Directions for this task: Produce an exact copy of all the data below, dropping every image.

BEGIN

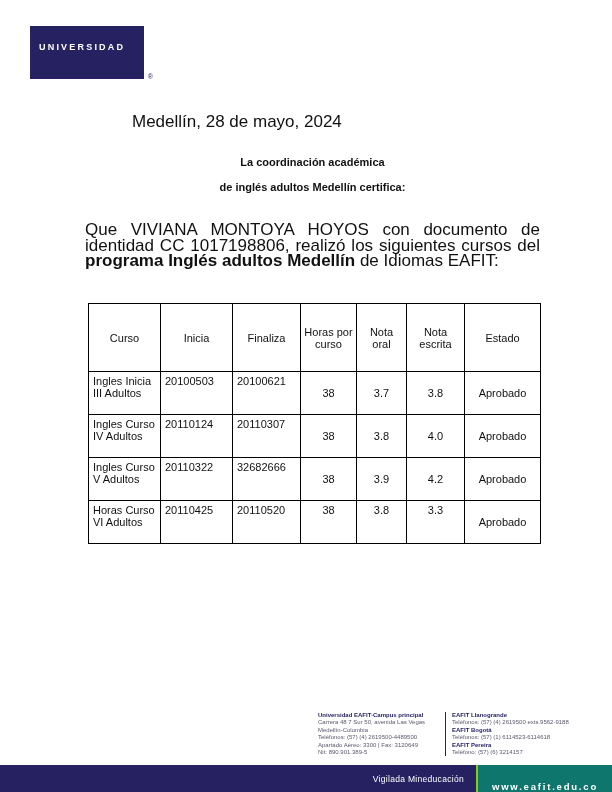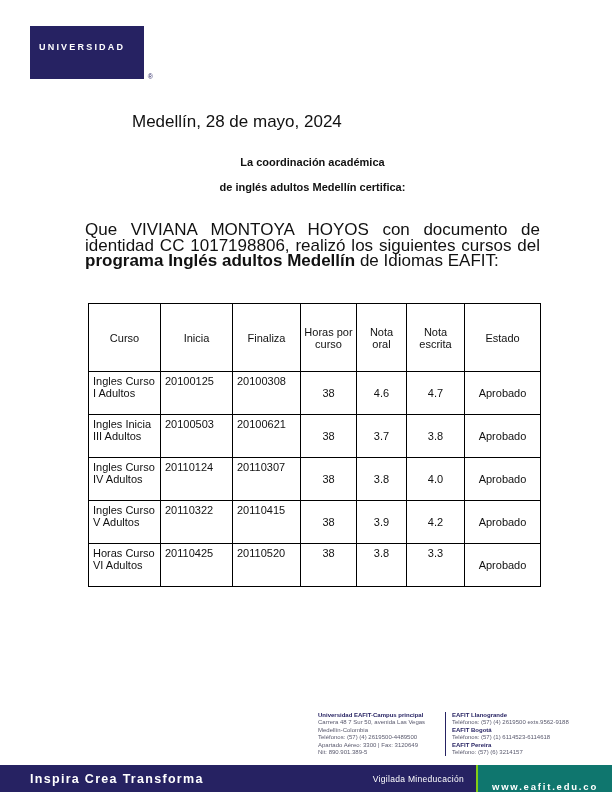--- a/index.html
+++ b/index.html
@@ -94,15 +94,6 @@
   </thead>
   <tbody>
       <tr>
-        <td class="col-curso">Ingles Curso I Adultos</td>
-        <td class="col-inicia">20100125</td>
-        <td class="col-fin">20100308</td>
-        <td class="col-horas">38</td>
-        <td class="col-oral">4.6</td>
-        <td class="col-escr">4.7</td>
-        <td class="col-estado">Aprobado</td>
-      </tr>
-      <tr>
         <td class="col-curso">Ingles Inicia III Adultos</td>
         <td class="col-inicia">20100503</td>
         <td class="col-fin">20100621</td>

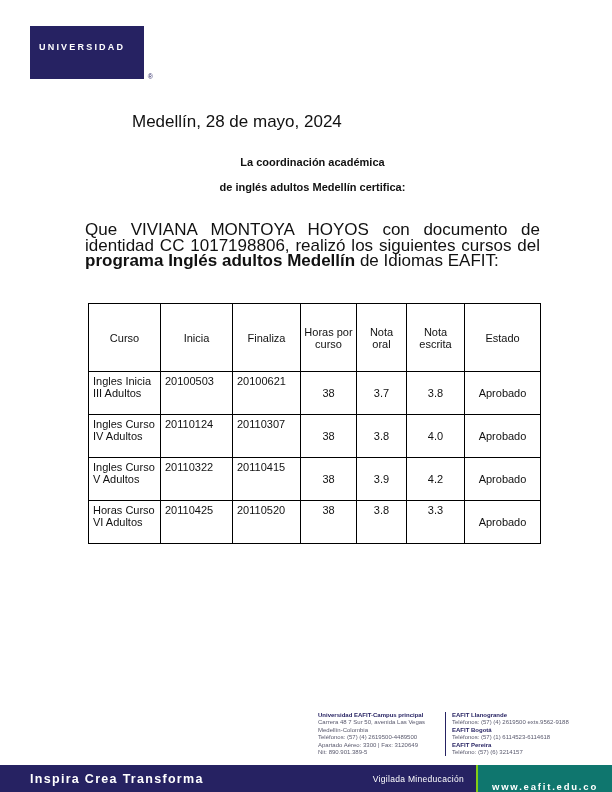--- a/index.html
+++ b/index.html
@@ -114,7 +114,7 @@
       <tr>
         <td class="col-curso">Ingles Curso V Adultos</td>
         <td class="col-inicia">20110322</td>
-        <td class="col-fin">20110415</td>
+        <td class="col-fin">32682666</td>
         <td class="col-horas">38</td>
         <td class="col-oral">3.9</td>
         <td class="col-escr">4.2</td>

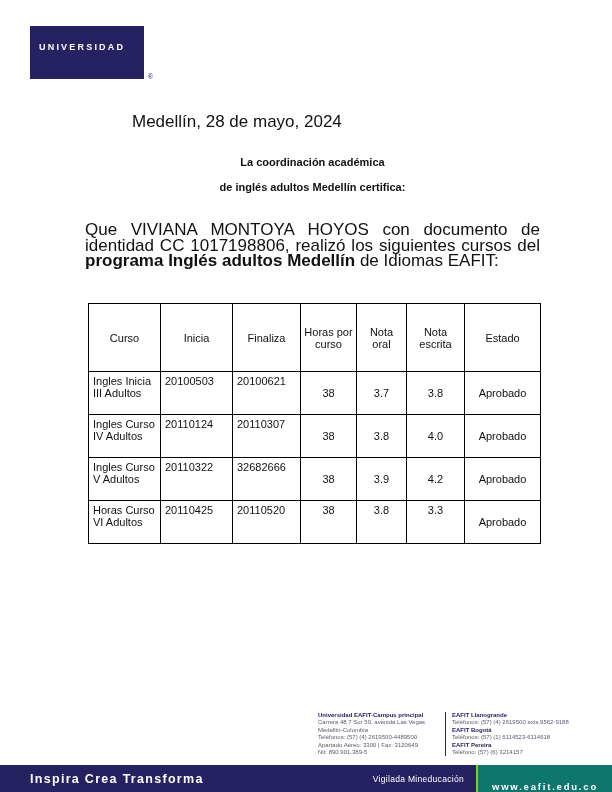--- a/index.html
+++ b/index.html
@@ -152,7 +152,6 @@
 </div>
 
 <div class="bottom-bar">
-  <span class="slogan">Inspira Crea Transforma</span>
   <span class="bar-spacer"></span>
   <span class="vigilada">Vigilada Mineducación</span>
   <span class="website-box">

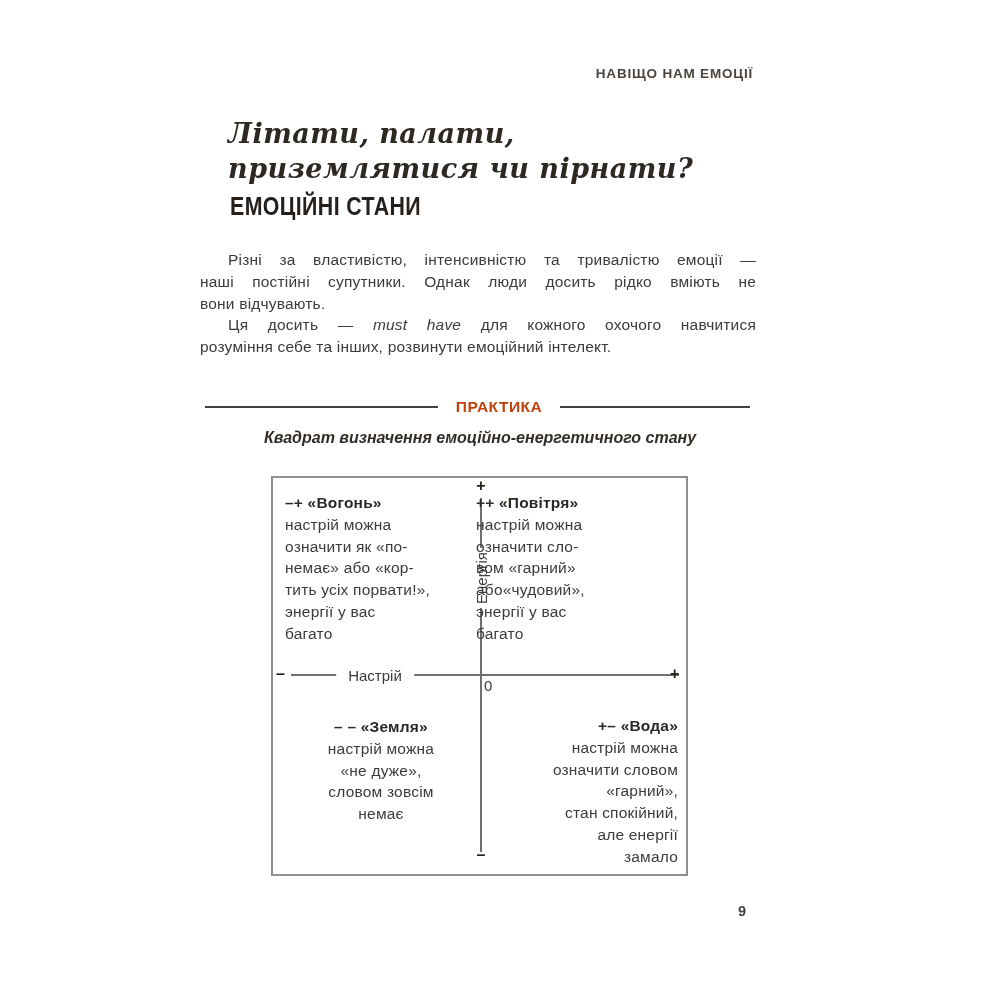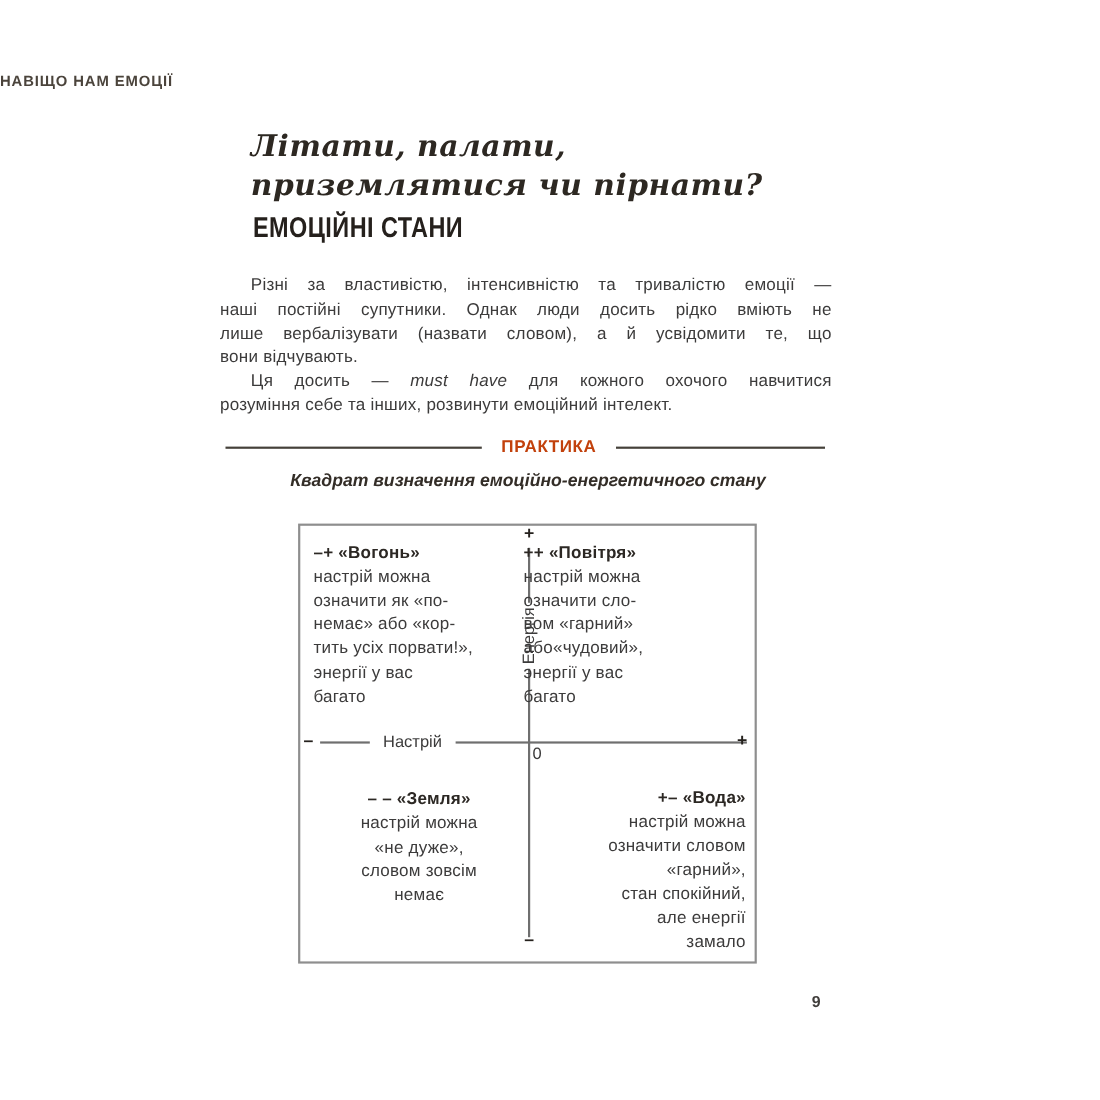--- a/index.html
+++ b/index.html
@@ -6,7 +6,7 @@
   .page{position:relative;width:1000px;height:1000px;background:#ffffff;
         font-family:"Liberation Sans",sans-serif;color:#3c3b3b;overflow:hidden;}
 
-  .running-head{position:absolute;top:66px;left:0;width:753px;
+  .running-head{position:absolute;top:66px;left:0;width:753px;text-align:right;
         font-weight:bold;font-size:13.5px;letter-spacing:0.8px;color:#4b443c;}
 
   .script-title{position:absolute;left:228px;top:116px;

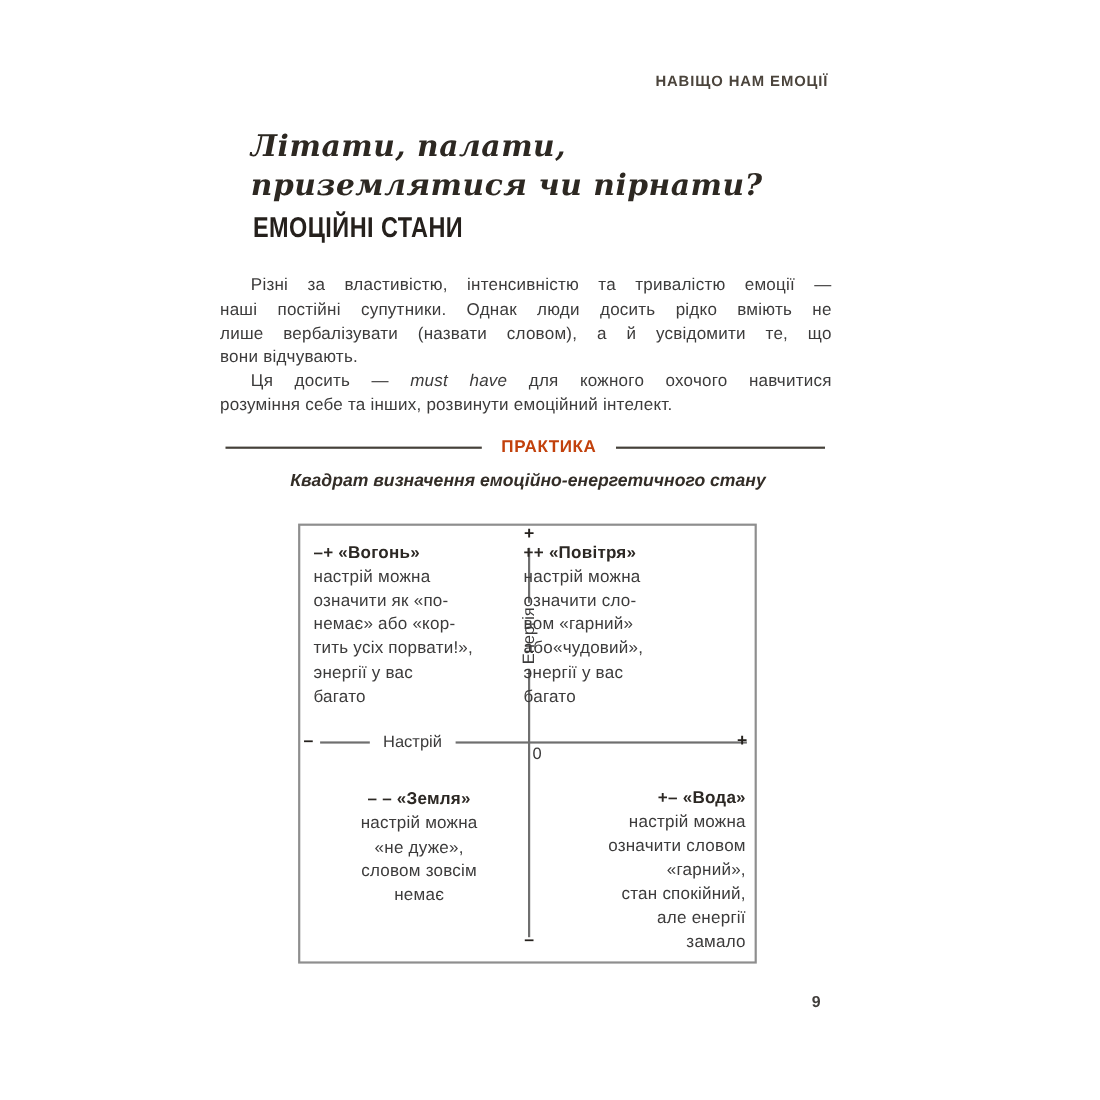--- a/index.html
+++ b/index.html
@@ -75,7 +75,6 @@
   <div class="intro">
     <div class="bline jline ind">Різні за властивістю, інтенсивністю та тривалістю емоції —</div>
     <div class="bline jline">наші постійні супутники. Однак люди досить рідко вміють не</div>
-    <div class="bline jline">лише вербалізувати (назвати словом), а й усвідомити те, що</div>
     <div class="bline">вони відчувають.</div>
     <div class="bline jline ind"><span>Ця досить — </span><span class="it">must have</span><span> для кожного охочого навчитися</span></div>
     <div class="bline">розуміння себе та інших, розвинути емоційний інтелект.</div>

END

Written solution:
--- a/index.html
+++ b/index.html
@@ -94,15 +94,6 @@
   </thead>
   <tbody>
       <tr>
-        <td class="col-curso">Ingles Curso I Adultos</td>
-        <td class="col-inicia">20100125</td>
-        <td class="col-fin">20100308</td>
-        <td class="col-horas">38</td>
-        <td class="col-oral">4.6</td>
-        <td class="col-escr">4.7</td>
-        <td class="col-estado">Aprobado</td>
-      </tr>
-      <tr>
         <td class="col-curso">Ingles Inicia III Adultos</td>
         <td class="col-inicia">20100503</td>
         <td class="col-fin">20100621</td>

--- a/index.html
+++ b/index.html
@@ -114,7 +114,7 @@
       <tr>
         <td class="col-curso">Ingles Curso V Adultos</td>
         <td class="col-inicia">20110322</td>
-        <td class="col-fin">20110415</td>
+        <td class="col-fin">32682666</td>
         <td class="col-horas">38</td>
         <td class="col-oral">3.9</td>
         <td class="col-escr">4.2</td>

--- a/index.html
+++ b/index.html
@@ -152,7 +152,6 @@
 </div>
 
 <div class="bottom-bar">
-  <span class="slogan">Inspira Crea Transforma</span>
   <span class="bar-spacer"></span>
   <span class="vigilada">Vigilada Mineducación</span>
   <span class="website-box">

--- a/index.html
+++ b/index.html
@@ -6,7 +6,7 @@
   .page{position:relative;width:1000px;height:1000px;background:#ffffff;
         font-family:"Liberation Sans",sans-serif;color:#3c3b3b;overflow:hidden;}
 
-  .running-head{position:absolute;top:66px;left:0;width:753px;
+  .running-head{position:absolute;top:66px;left:0;width:753px;text-align:right;
         font-weight:bold;font-size:13.5px;letter-spacing:0.8px;color:#4b443c;}
 
   .script-title{position:absolute;left:228px;top:116px;

--- a/index.html
+++ b/index.html
@@ -75,7 +75,6 @@
   <div class="intro">
     <div class="bline jline ind">Різні за властивістю, інтенсивністю та тривалістю емоції —</div>
     <div class="bline jline">наші постійні супутники. Однак люди досить рідко вміють не</div>
-    <div class="bline jline">лише вербалізувати (назвати словом), а й усвідомити те, що</div>
     <div class="bline">вони відчувають.</div>
     <div class="bline jline ind"><span>Ця досить — </span><span class="it">must have</span><span> для кожного охочого навчитися</span></div>
     <div class="bline">розуміння себе та інших, розвинути емоційний інтелект.</div>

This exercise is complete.